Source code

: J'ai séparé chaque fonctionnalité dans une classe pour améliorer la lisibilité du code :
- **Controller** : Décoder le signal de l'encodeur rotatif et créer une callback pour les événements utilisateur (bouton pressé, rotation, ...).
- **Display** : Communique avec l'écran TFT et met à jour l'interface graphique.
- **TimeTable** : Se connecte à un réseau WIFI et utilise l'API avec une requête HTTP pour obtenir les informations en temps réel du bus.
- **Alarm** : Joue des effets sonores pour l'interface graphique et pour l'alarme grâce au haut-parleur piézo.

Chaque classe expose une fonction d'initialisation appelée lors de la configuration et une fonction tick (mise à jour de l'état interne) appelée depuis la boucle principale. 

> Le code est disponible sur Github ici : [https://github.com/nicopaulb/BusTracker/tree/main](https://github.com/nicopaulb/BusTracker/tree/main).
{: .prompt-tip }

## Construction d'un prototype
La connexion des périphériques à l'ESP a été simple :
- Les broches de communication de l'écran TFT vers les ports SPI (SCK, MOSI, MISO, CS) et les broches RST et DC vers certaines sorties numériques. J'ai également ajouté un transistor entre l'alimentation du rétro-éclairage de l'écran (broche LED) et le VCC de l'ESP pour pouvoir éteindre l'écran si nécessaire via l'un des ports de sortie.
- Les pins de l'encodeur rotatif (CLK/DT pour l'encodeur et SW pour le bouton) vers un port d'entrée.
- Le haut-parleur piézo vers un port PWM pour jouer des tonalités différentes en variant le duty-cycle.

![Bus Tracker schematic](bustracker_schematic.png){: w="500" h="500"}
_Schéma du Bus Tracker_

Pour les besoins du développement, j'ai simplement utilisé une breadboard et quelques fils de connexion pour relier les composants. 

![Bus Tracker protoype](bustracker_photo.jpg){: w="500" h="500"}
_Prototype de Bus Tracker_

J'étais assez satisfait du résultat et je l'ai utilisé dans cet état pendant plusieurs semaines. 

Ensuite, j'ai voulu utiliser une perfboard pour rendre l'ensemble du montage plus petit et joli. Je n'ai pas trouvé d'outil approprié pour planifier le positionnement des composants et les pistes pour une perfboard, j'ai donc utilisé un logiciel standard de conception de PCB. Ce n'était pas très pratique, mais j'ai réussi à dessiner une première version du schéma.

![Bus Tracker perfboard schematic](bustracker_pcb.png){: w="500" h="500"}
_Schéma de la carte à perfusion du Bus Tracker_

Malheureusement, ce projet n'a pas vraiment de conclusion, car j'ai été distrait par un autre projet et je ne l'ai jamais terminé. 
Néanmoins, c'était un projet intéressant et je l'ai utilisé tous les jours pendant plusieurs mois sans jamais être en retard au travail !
__________
Which lines above contain the word "schematic"? Copy all of them.

> **RESULT**:
![Bus Tracker schematic](bustracker_schematic.png){: w="500" h="500"}
![Bus Tracker perfboard schematic](bustracker_pcb.png){: w="500" h="500"}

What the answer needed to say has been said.